Wednesday, July 29, 2009

An Alternative to Senator Specter's Notice Pleading Bill

In my latest FindLaw column, I examine Senator Specter's proposal to restore notice pleading in the federal courts. I describe the pros and cons of the proposal in general, and then point to a few drafting flaws. Here I'll put my money where my mouth is. With thanks to my fellow proceduralists in the legal academy and on the civil procedure listserve, and a special nod to Kevin Clermont (my colleague) and David Shapiro (who taught me civil procedure when I was a law student 22 years ago), below is my proposal:


To restore notice pleading in the federal courts.
Be it enacted by the Senate and House of Representatives of the United States of America in Congress assembled,

This Act may be cited as the ‘‘Notice Pleading Restoration Act of 2009’’.

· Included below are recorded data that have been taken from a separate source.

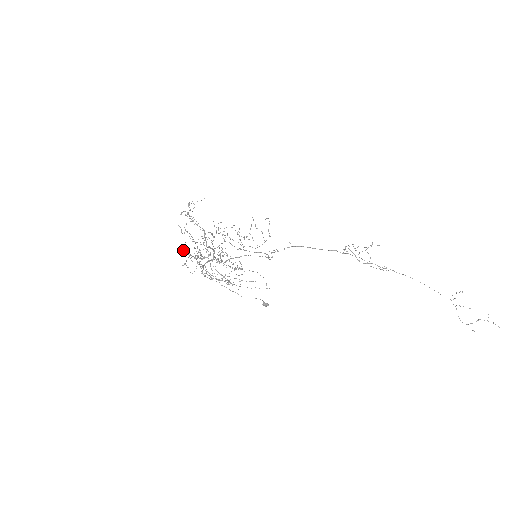
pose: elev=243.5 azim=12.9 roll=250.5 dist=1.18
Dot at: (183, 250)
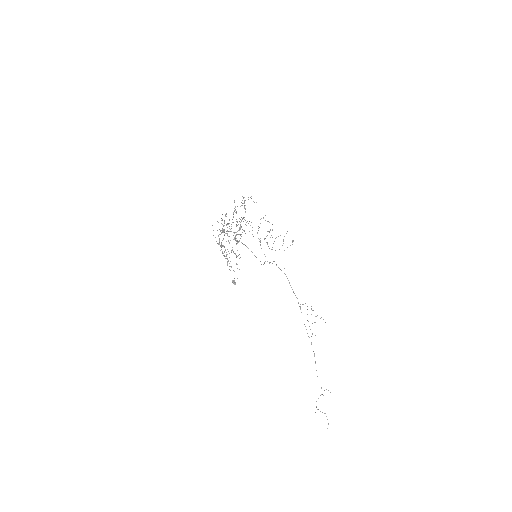
Dot at: occluded
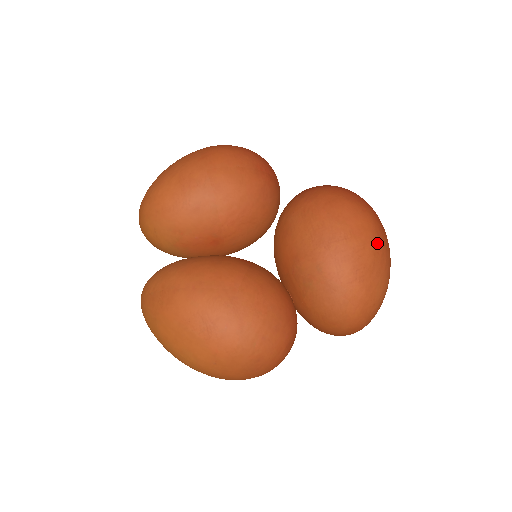
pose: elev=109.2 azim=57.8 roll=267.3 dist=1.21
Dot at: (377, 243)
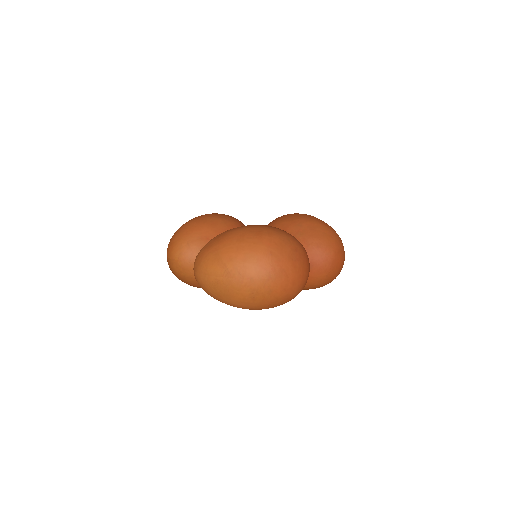
Dot at: occluded
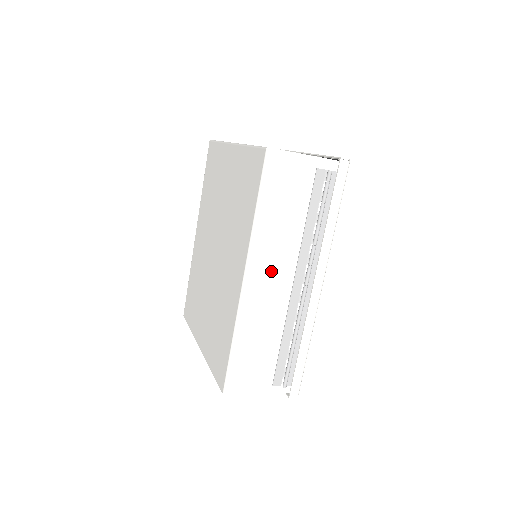
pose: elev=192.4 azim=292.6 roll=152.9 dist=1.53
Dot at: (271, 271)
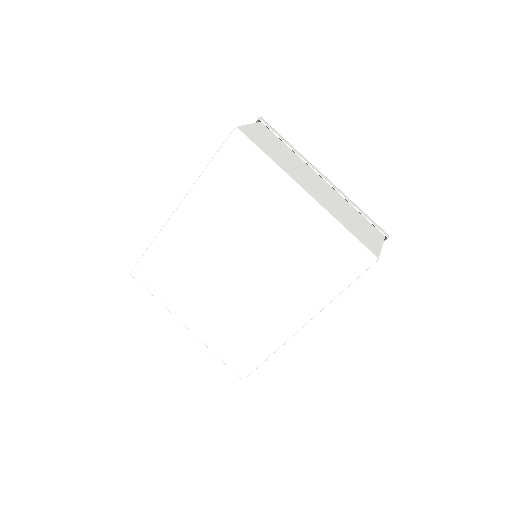
Dot at: occluded
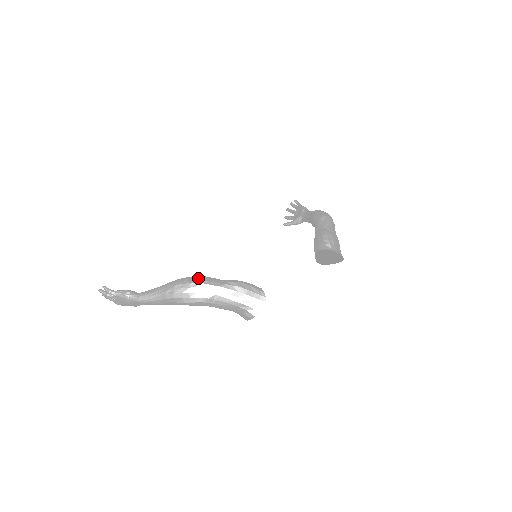
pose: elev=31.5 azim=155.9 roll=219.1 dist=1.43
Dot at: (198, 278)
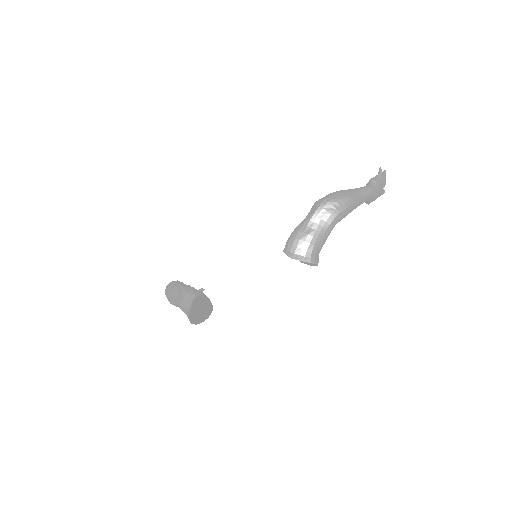
Dot at: (169, 283)
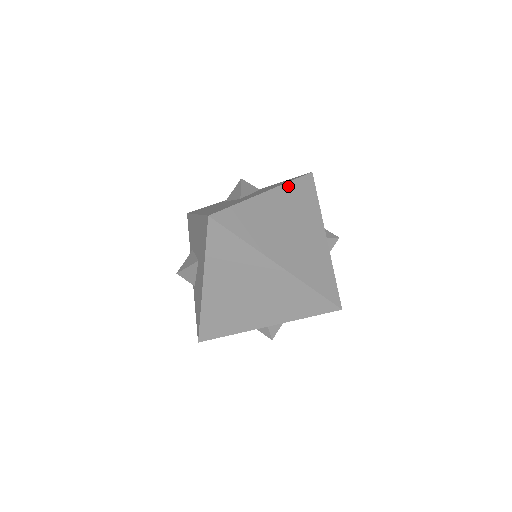
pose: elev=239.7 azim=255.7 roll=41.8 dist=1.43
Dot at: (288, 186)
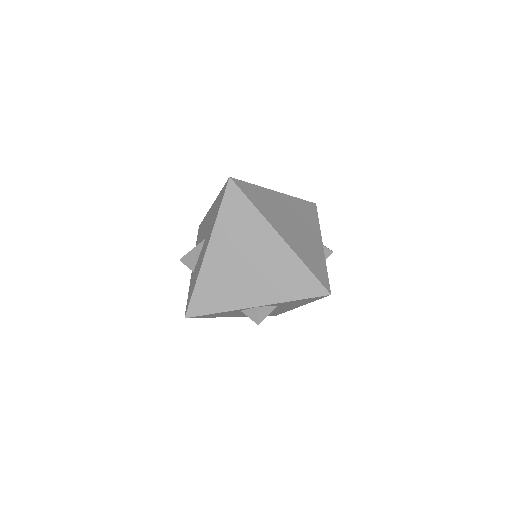
Dot at: (295, 199)
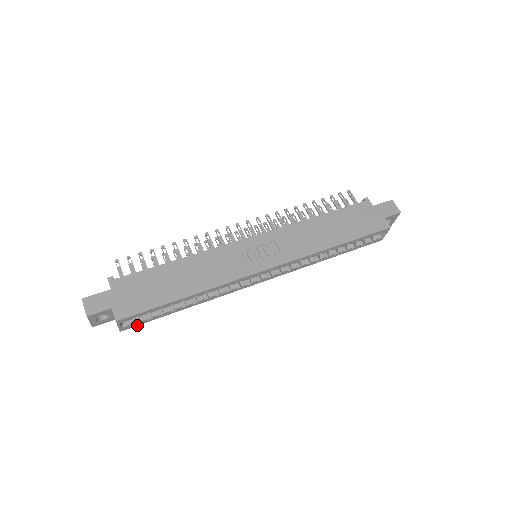
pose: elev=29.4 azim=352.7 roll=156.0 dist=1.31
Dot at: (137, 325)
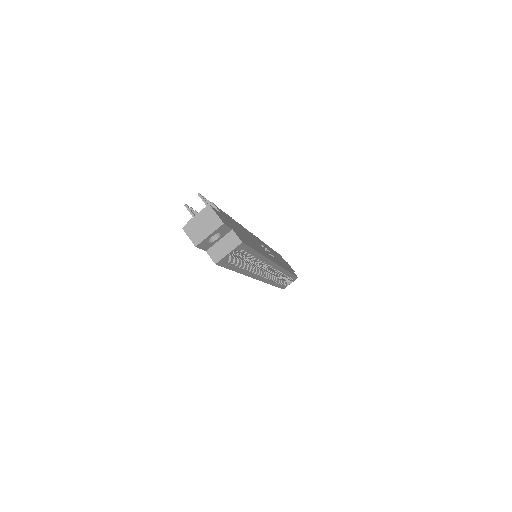
Dot at: (222, 266)
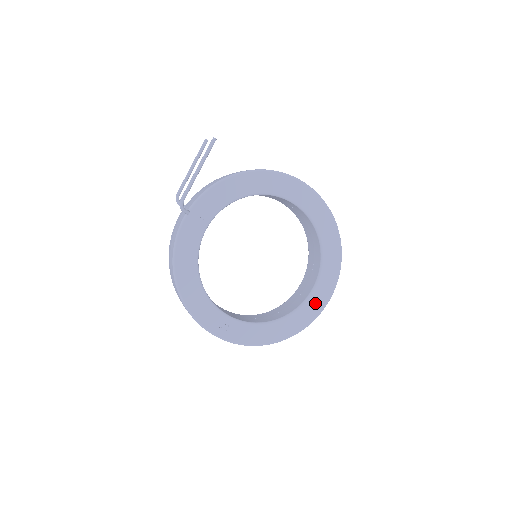
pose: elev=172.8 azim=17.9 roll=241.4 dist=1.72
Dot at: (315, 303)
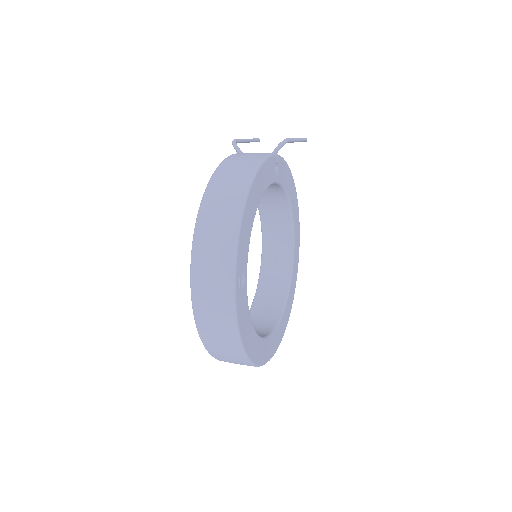
Dot at: (270, 347)
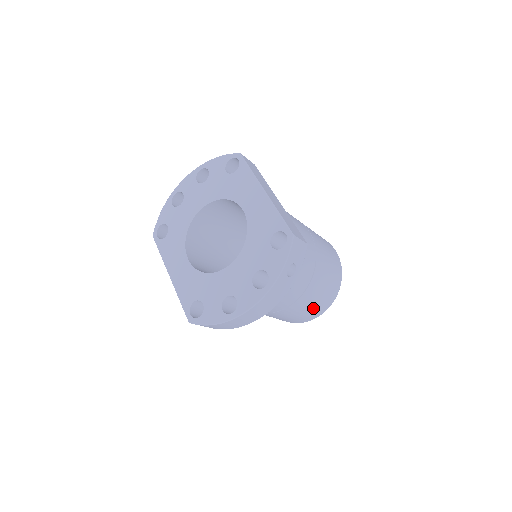
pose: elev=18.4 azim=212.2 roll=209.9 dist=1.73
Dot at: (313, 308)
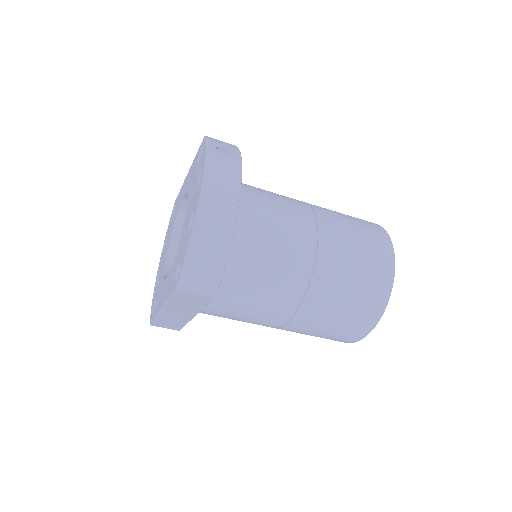
Dot at: (364, 250)
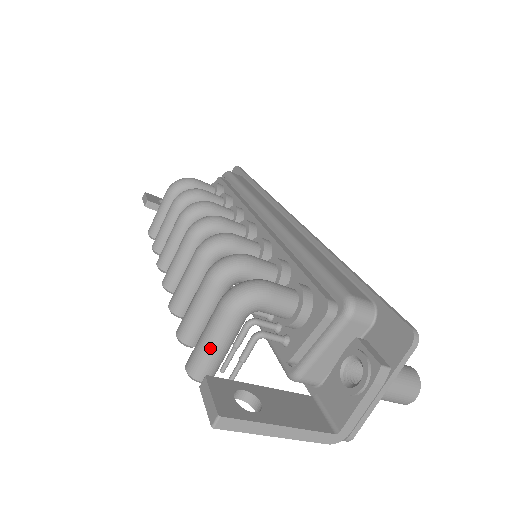
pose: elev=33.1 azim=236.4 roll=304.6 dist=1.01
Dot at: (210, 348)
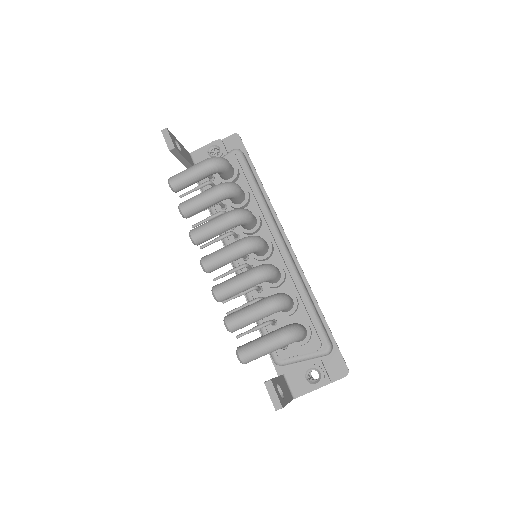
Dot at: (263, 354)
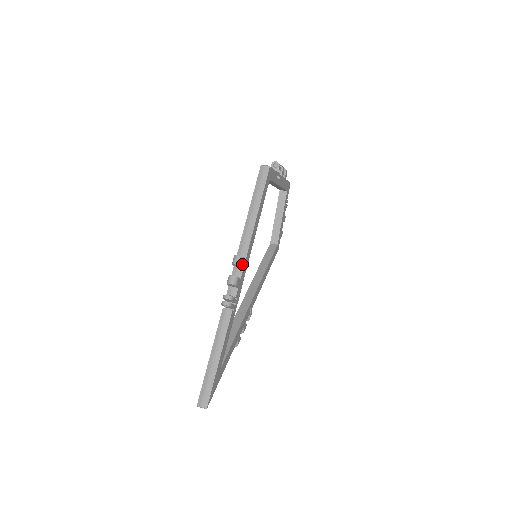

Except as otherwise expressly provided by an Act of Congress or by an amendment to the Federal Rules of Civil Procedure which takes effect after the date of enactment of this Act, a Federal court shall not deem a pleading inadequate under rule 8(a)(2) or rule 8(b)(1)(A) of the Federal Rules of Civil Procedure, on the ground that such pleading is conclusory or implausible, except that a court may take judicial notice of the implausibility of a factual allegation. So long as the pleaded claim or defense provides fair notice of the nature of the claim or defense, and the allegations, if taken to be true, would support a legally sufficient claim or defense, a pleading satisfies the requirements of rule 8.

Posted by Mike Dorf


  1. This comment has been removed by the author.

  2. In an earlier version of this post, I noted the incorrect link. In any event, it is now fixed.

  3. Would this statute preclude the following reasoning:

    The complaint alleges X, which is not a valid claim under the applicable legal standard. While there may be a set of facts Y consistent with the complaint that would constitute a valid claim, that is not the most natural reading of the complaint. Hence the complaint is dismissed.

    That strikes me as the basic reasoning of Twombly, though instead "not the most natural reading of the complaint" the Court said that the set of facts Y were "implausible."

  4. I assume the "implausibility" clause is intended to preserve the rule in Tyler v. Carter. I'm a bit concerned that as drafted, this language may be prone to abuse, but I can't think of anything that could substitute by "frivolity."